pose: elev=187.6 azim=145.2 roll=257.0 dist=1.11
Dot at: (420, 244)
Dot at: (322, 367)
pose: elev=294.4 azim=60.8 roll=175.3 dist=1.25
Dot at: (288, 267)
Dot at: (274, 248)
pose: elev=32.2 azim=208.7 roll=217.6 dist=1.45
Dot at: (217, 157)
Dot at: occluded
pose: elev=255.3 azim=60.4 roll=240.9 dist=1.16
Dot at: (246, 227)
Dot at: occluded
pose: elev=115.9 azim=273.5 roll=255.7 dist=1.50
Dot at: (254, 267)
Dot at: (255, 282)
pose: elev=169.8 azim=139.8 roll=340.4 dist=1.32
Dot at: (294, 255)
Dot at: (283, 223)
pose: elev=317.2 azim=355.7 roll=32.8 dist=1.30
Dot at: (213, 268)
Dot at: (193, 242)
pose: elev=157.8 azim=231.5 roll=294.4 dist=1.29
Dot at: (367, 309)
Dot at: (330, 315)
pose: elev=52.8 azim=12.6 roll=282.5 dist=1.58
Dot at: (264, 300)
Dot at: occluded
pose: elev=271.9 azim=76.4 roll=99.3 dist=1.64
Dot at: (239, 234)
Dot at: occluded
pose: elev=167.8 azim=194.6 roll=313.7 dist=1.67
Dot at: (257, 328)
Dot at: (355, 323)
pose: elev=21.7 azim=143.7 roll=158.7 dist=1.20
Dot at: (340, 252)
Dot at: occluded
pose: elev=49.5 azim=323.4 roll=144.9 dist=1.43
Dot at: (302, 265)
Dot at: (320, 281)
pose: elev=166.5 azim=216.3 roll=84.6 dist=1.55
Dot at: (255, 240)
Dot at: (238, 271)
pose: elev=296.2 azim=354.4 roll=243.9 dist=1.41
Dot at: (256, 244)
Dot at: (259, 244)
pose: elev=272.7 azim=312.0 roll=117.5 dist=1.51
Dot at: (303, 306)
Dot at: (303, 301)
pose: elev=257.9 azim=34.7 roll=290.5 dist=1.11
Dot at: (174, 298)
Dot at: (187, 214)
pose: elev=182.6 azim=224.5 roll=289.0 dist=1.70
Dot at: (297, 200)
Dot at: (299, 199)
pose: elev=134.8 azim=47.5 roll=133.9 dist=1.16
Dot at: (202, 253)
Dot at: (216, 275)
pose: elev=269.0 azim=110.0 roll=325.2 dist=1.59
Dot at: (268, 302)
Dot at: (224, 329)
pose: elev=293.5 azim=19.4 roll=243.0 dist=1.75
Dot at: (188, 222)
______
WHAT THE EXERCISE ASKS — Render every line of the records above as a numbered list, omitting blank lines.

WRITTEN SOLUTION —
1. pose: elev=187.6 azim=145.2 roll=257.0 dist=1.11
2. Dot at: (420, 244)
3. Dot at: (322, 367)
4. pose: elev=294.4 azim=60.8 roll=175.3 dist=1.25
5. Dot at: (288, 267)
6. Dot at: (274, 248)
7. pose: elev=32.2 azim=208.7 roll=217.6 dist=1.45
8. Dot at: (217, 157)
9. Dot at: occluded
10. pose: elev=255.3 azim=60.4 roll=240.9 dist=1.16
11. Dot at: (246, 227)
12. Dot at: occluded
13. pose: elev=115.9 azim=273.5 roll=255.7 dist=1.50
14. Dot at: (254, 267)
15. Dot at: (255, 282)
16. pose: elev=169.8 azim=139.8 roll=340.4 dist=1.32
17. Dot at: (294, 255)
18. Dot at: (283, 223)
19. pose: elev=317.2 azim=355.7 roll=32.8 dist=1.30
20. Dot at: (213, 268)
21. Dot at: (193, 242)
22. pose: elev=157.8 azim=231.5 roll=294.4 dist=1.29
23. Dot at: (367, 309)
24. Dot at: (330, 315)
25. pose: elev=52.8 azim=12.6 roll=282.5 dist=1.58
26. Dot at: (264, 300)
27. Dot at: occluded
28. pose: elev=271.9 azim=76.4 roll=99.3 dist=1.64
29. Dot at: (239, 234)
30. Dot at: occluded
31. pose: elev=167.8 azim=194.6 roll=313.7 dist=1.67
32. Dot at: (257, 328)
33. Dot at: (355, 323)
34. pose: elev=21.7 azim=143.7 roll=158.7 dist=1.20
35. Dot at: (340, 252)
36. Dot at: occluded
37. pose: elev=49.5 azim=323.4 roll=144.9 dist=1.43
38. Dot at: (302, 265)
39. Dot at: (320, 281)
40. pose: elev=166.5 azim=216.3 roll=84.6 dist=1.55
41. Dot at: (255, 240)
42. Dot at: (238, 271)
43. pose: elev=296.2 azim=354.4 roll=243.9 dist=1.41
44. Dot at: (256, 244)
45. Dot at: (259, 244)
46. pose: elev=272.7 azim=312.0 roll=117.5 dist=1.51
47. Dot at: (303, 306)
48. Dot at: (303, 301)
49. pose: elev=257.9 azim=34.7 roll=290.5 dist=1.11
50. Dot at: (174, 298)
51. Dot at: (187, 214)
52. pose: elev=182.6 azim=224.5 roll=289.0 dist=1.70
53. Dot at: (297, 200)
54. Dot at: (299, 199)
55. pose: elev=134.8 azim=47.5 roll=133.9 dist=1.16
56. Dot at: (202, 253)
57. Dot at: (216, 275)
58. pose: elev=269.0 azim=110.0 roll=325.2 dist=1.59
59. Dot at: (268, 302)
60. Dot at: (224, 329)
61. pose: elev=293.5 azim=19.4 roll=243.0 dist=1.75
62. Dot at: (188, 222)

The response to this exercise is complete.